Manoel Júnior parece um passista de frevo em cena, de tão leve. O ritmo farsesco está impregnado no corpo destes dois intérpretes de forma absoluta. Nota-se também um mergulho profundo na estrutura das personagens-tipo (Joca Porca e Passim, respectivamente), o que acarreta uma grande empatia por parte do público, ao ponto de a plateia, em peso, recitar o poema criado por Joca.

A Cangaceira Maria Bela, defendida por Andresa Queiroz, possui energia, presença cênica e vigor que tiram o fôlego. Dentre as atuações femininas, é a mais impactante. E, em alguns momentos, me fez lembrar de uma outra grande atriz do teatro caruaruense: Prazeres Barbosa. Talvez influência do aprendizado de outrora. Excelente influência, por sinal.

O Capanga Abelardo, de Williams Costa, também consegue um resultado bastante interessante em cena: ele vai de um polo ao outro sem perder a fé cênica nem a força da personagem. Da valentia à fragilidade da paixão pelo Coronel Chico, ele cria uma suspeita de homossexualismo, ou melhor, homoafetividade (expressão tema desta mostra graças às argumentações de Maria Rita Freire), que é desfeita ao final da peça, quando se descobre que o coronel é, na verdade, sua filha disfarçada.

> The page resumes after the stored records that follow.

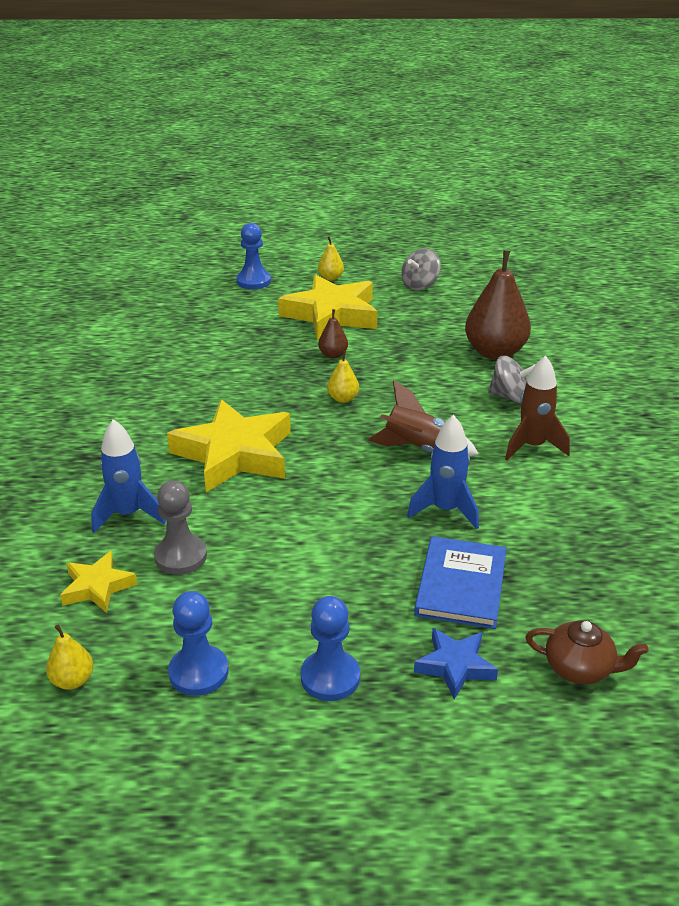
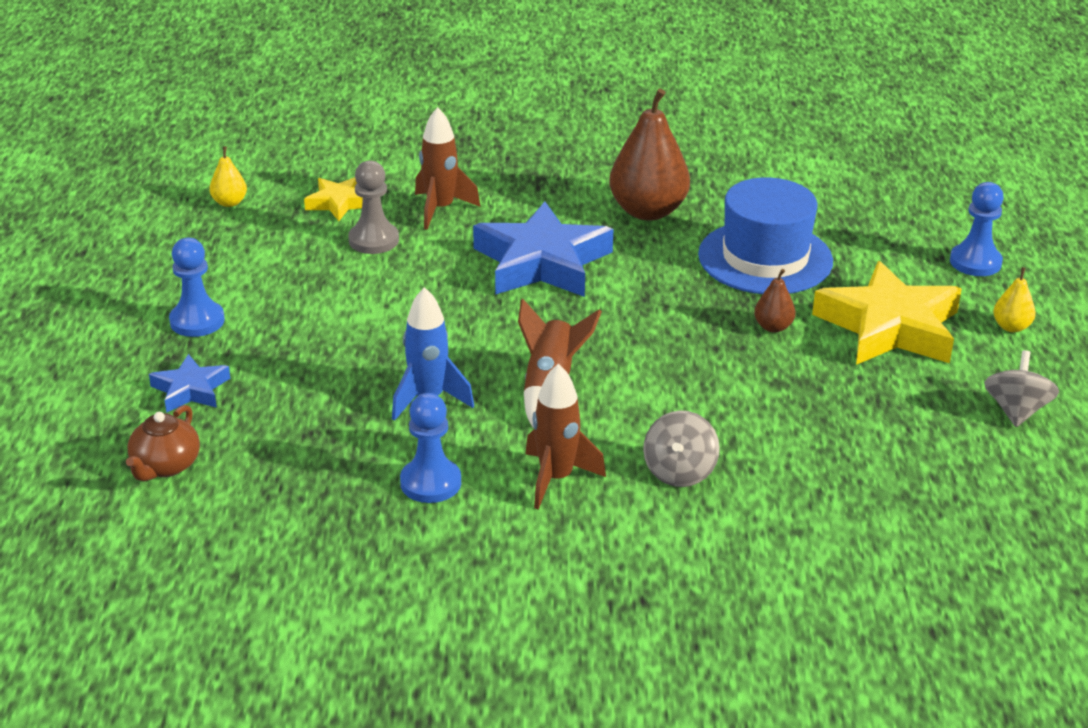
camera: 90 degrees right, 0 degrees up
(128, 514) = (440, 209): blue rocket -> brown rocket
(198, 672) = (222, 257): blue pawn -> blue pawn (430, 483)
(234, 454) = (542, 262): yellow star -> blue star
(239, 353) = (765, 258): none -> blue hat
(343, 399) = (663, 333): yellow pear -> none
(420, 285) = (1016, 411): grey spinning top -> grey spinning top turned 60 degrees clockwise
(461, 585) = (301, 401): blue book -> none
(495, 352) = (806, 470): brown pear -> brown pear (648, 211)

Gerlane Nogueria, que faz o Coronel Chico, tem mais dificuldades em termos expressivos dentro da proposta, pois ainda não domina precisamente questões como trabalho energético, consciência corporal e vocal, além da expressividade proposta pelo jogo farsesco. É preciso treinar e explorar mais as habilidades que a cena demanda. O mesmo ocorre, em menor grau, nas atuações de Rosemere Beserra (Rosinha), Davi Geffson (Frei Augusto), Juan Carlos (Seu Tonho) e Pollyana Santos (DasDores).